Thursday, December 27, 2018

Men from UNCLE (from Villains of the Gallows Tree)




I’m Napoleon Solo; Dave is Ilya Kuryakin, a compromise we make when both of us can’t be James Bond, or when we’re arguing over which one of us wants to be the Green Lantern rather than the Green Lantern’s side kick. When we do play Green Lantern, we fix green lamps on the handle bars of our bicycles and barge out the bottom door of Dave’s apartment building, riding hard into the night to avenge wrong-doing, armed with ash cans, cherry bombs and an assortment of fire crackers Dave’s mom bought in Pennsylvania to be saved for the Fourth, snuck out in the middle of her after work nap and hidden in the cellar where she never goes, we aching to blow something up, we just don’t know what, each night taking us deeply into part of the city we rarely rode in, to the ugly parts of Paterson near the railroad where the farmer’s market unloaded produce at sunrise and where my father once worked for a while, my mother says, a mystery man I never met, not even to get his veteran’s check like Dave’s mom does, our green lights cast out across the rough cobble stone streets our bicycle wheels struggles to navigate, this bump leading to that bump until we come close to denting the wheels, yet no closer to finding bad guys for us to blow up.
Dave’s younger brother, Dennis, bugs us to come along.
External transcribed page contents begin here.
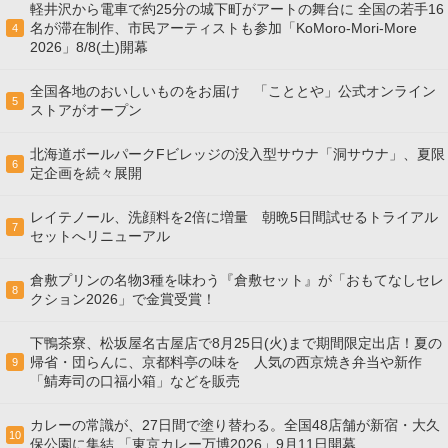
軽井沢から電車で約25分の城下町がアートの舞台に 全国の若手16
名が滞在制作、市民アーティストも参加「KoMoro-Mori-More
4
2026」8/8(土)開幕
全国各地のおいしいものをお届け 「こととや」公式オンライン
5
ストアがオープン
北海道ボールパークFビレッジの没入型サウナ「洞サウナ」、夏限
6
定企画を続々展開
レイテノール、洗顔料を2倍に増量 朝晩5日間試せるトライアル
7
セットへリニューアル
倉敷プリンの名物3種を味わう『倉敷セット』が「おもてなしセレ
8
クション2026」で金賞受賞！
下鴨茶寮、松坂屋名古屋店で8月25日(火)まで期間限定出店！夏の
帰省・団らんに、京都料亭の味を 人気の西京焼き弁当や新作
9
「鯖寿司の口福小箱」などを販売
カレーの常識が、27日間で塗り替わる。全国48店舗が新宿・大久
10
保公園に集結 「東京カレー万博2026」9月11日開幕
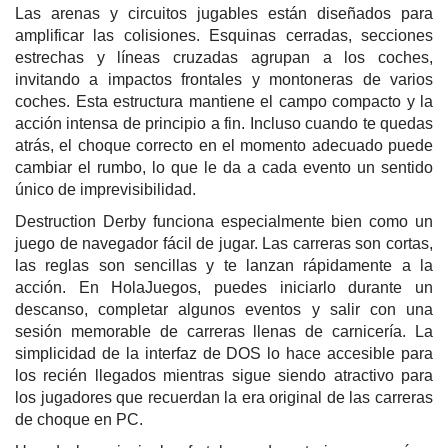
Las arenas y circuitos jugables están diseñados para
amplificar las colisiones. Esquinas cerradas, secciones
estrechas y líneas cruzadas agrupan a los coches,
invitando a impactos frontales y montoneras de varios
coches. Esta estructura mantiene el campo compacto y la
acción intensa de principio a fin. Incluso cuando te quedas
atrás, el choque correcto en el momento adecuado puede
cambiar el rumbo, lo que le da a cada evento un sentido
único de imprevisibilidad.
Destruction Derby funciona especialmente bien como un
juego de navegador fácil de jugar. Las carreras son cortas,
las reglas son sencillas y te lanzan rápidamente a la
acción. En HolaJuegos, puedes iniciarlo durante un
descanso, completar algunos eventos y salir con una
sesión memorable de carreras llenas de carnicería. La
simplicidad de la interfaz de DOS lo hace accesible para
los recién llegados mientras sigue siendo atractivo para
los jugadores que recuerdan la era original de las carreras
de choque en PC.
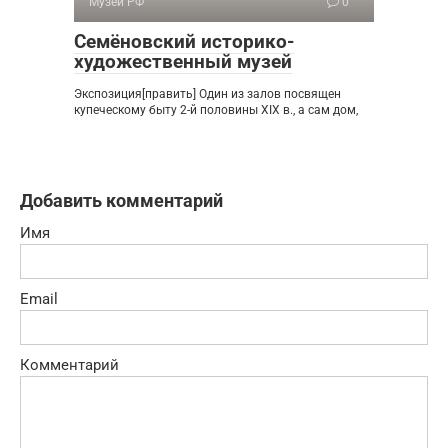
Музеи РФ
0
Семёновский историко-
художественный музей
Экспозиция[править] Один из залов посвящен
купеческому быту 2-й половины XIX в., а сам дом,
Добавить комментарий
Имя
Email
Комментарий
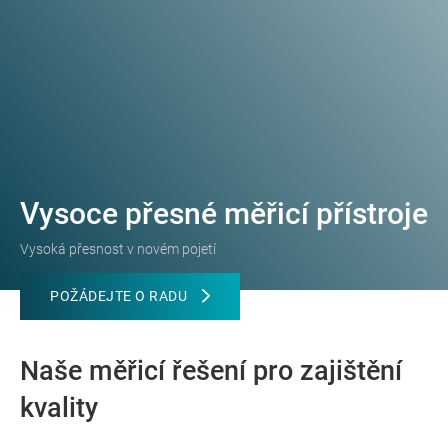
Vysoce přesné měřicí přístroje
Vysoká přesnost v novém pojetí
POŽÁDEJTE O RADU
Naše měřicí řešení pro zajištění
kvality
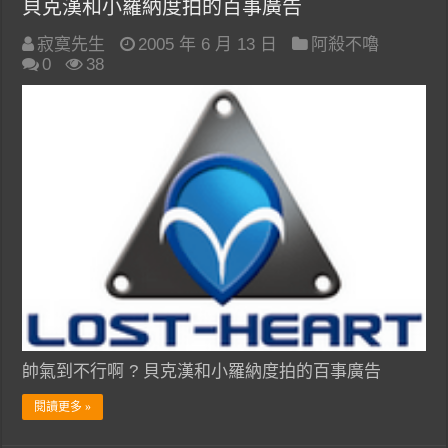
貝克漢和小羅納度拍的百事廣告
寂寞先生
2005 年 6 月 13 日
阿殺不嚕
0
38
帥氣到不行啊 ? 貝克漢和小羅納度拍的百事廣告
閱讀更多 »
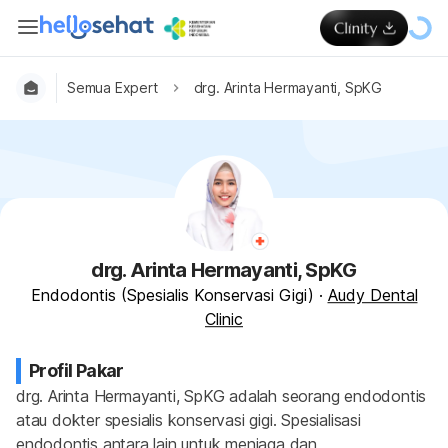
Semua Expert
drg. Arinta Hermayanti, SpKG
drg. Arinta Hermayanti, SpKG
Endodontis (Spesialis Konservasi Gigi)
·
Audy Dental
Clinic
Profil Pakar
drg. Arinta Hermayanti, SpKG adalah seorang endodontis 
atau dokter spesialis konservasi gigi. Spesialisasi 
endodontis antara lain untuk menjaga dan 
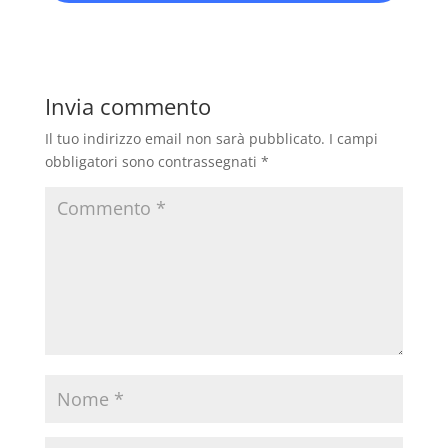
Invia commento
Il tuo indirizzo email non sarà pubblicato.
I campi
obbligatori sono contrassegnati
*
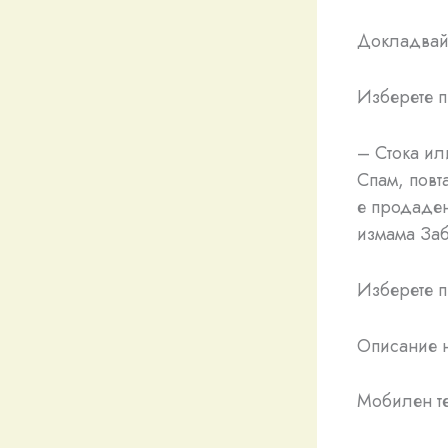
Докладвайт
Изберете п
– Стока ил
Спам, повт
е продаде
измама Заб
Изберете 
Описание 
Мобилен т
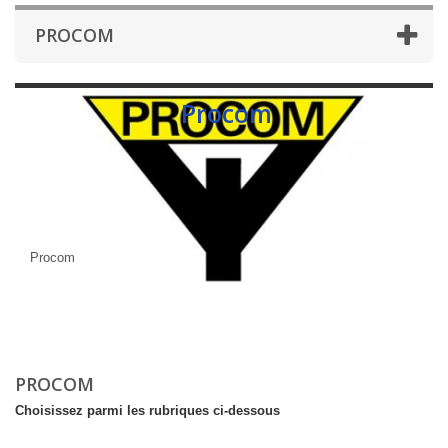
PROCOM
Procom
Procom
PROCOM
Choisissez parmi les rubriques ci-dessous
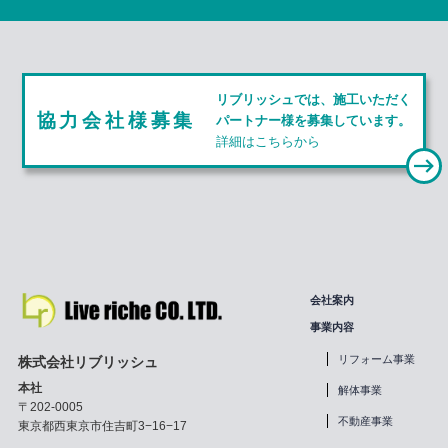
r
リ
ン
ク
リブリッシュでは、施工いただく
協力会社様募集
パートナー様を募集しています。
詳細はこちらから
会社案内
事業内容
リフォーム事業
株式会社リブリッシュ
本社
解体事業
〒202-0005
不動産事業
東京都西東京市住吉町3−16−17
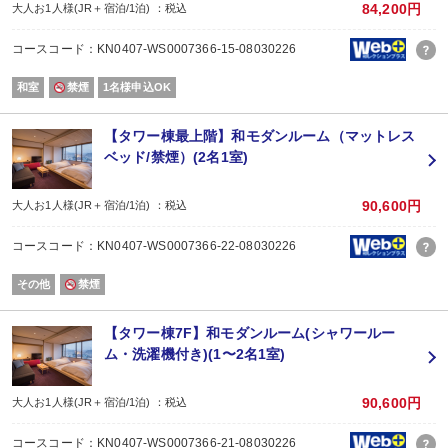
84,200円
大人お1人様(JR＋宿泊/1泊) ：税込
コースコード：KN0407-WS0007366-15-08030226
和室
禁煙
1名様申込OK
【タワー棟最上階】和モダンルーム（マットレス
ベッド/禁煙）(2名1室)
90,600円
大人お1人様(JR＋宿泊/1泊) ：税込
コースコード：KN0407-WS0007366-22-08030226
その他
禁煙
【タワー棟7F】和モダンルーム(シャワールー
ム・洗濯機付き)(1〜2名1室)
90,600円
大人お1人様(JR＋宿泊/1泊) ：税込
コースコード：KN0407-WS0007366-21-08030226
We never let him, knowing if we find what we want we won’t have time to drag him away when we flee, running through unfamiliar landscape towards and unfamiliar destination we think as home, my uncles always enraged when I roll my bike back up the driveway, green glow glinting off the dusty windshields of the boats they want me to clean, arriving so long after curfew they need the adding machine they use for billing to calculate all the punishment I deserve, how many more chores they might make me do, how many more days should I be grounded in my third floor bedroom, Green Lantern, Napoleon Solo, caught in the bad guy’s trap, with no easy escape – Dave’s voice whispering over our cheap walkie-talkies about his mother blaming me for his being late, telling Dave I’m the one who stole her fireworks, so they won’t have a Fourth of July this year, both of us sneaking out the next night after dark, seeking bad guys we both know we only find when we get back home.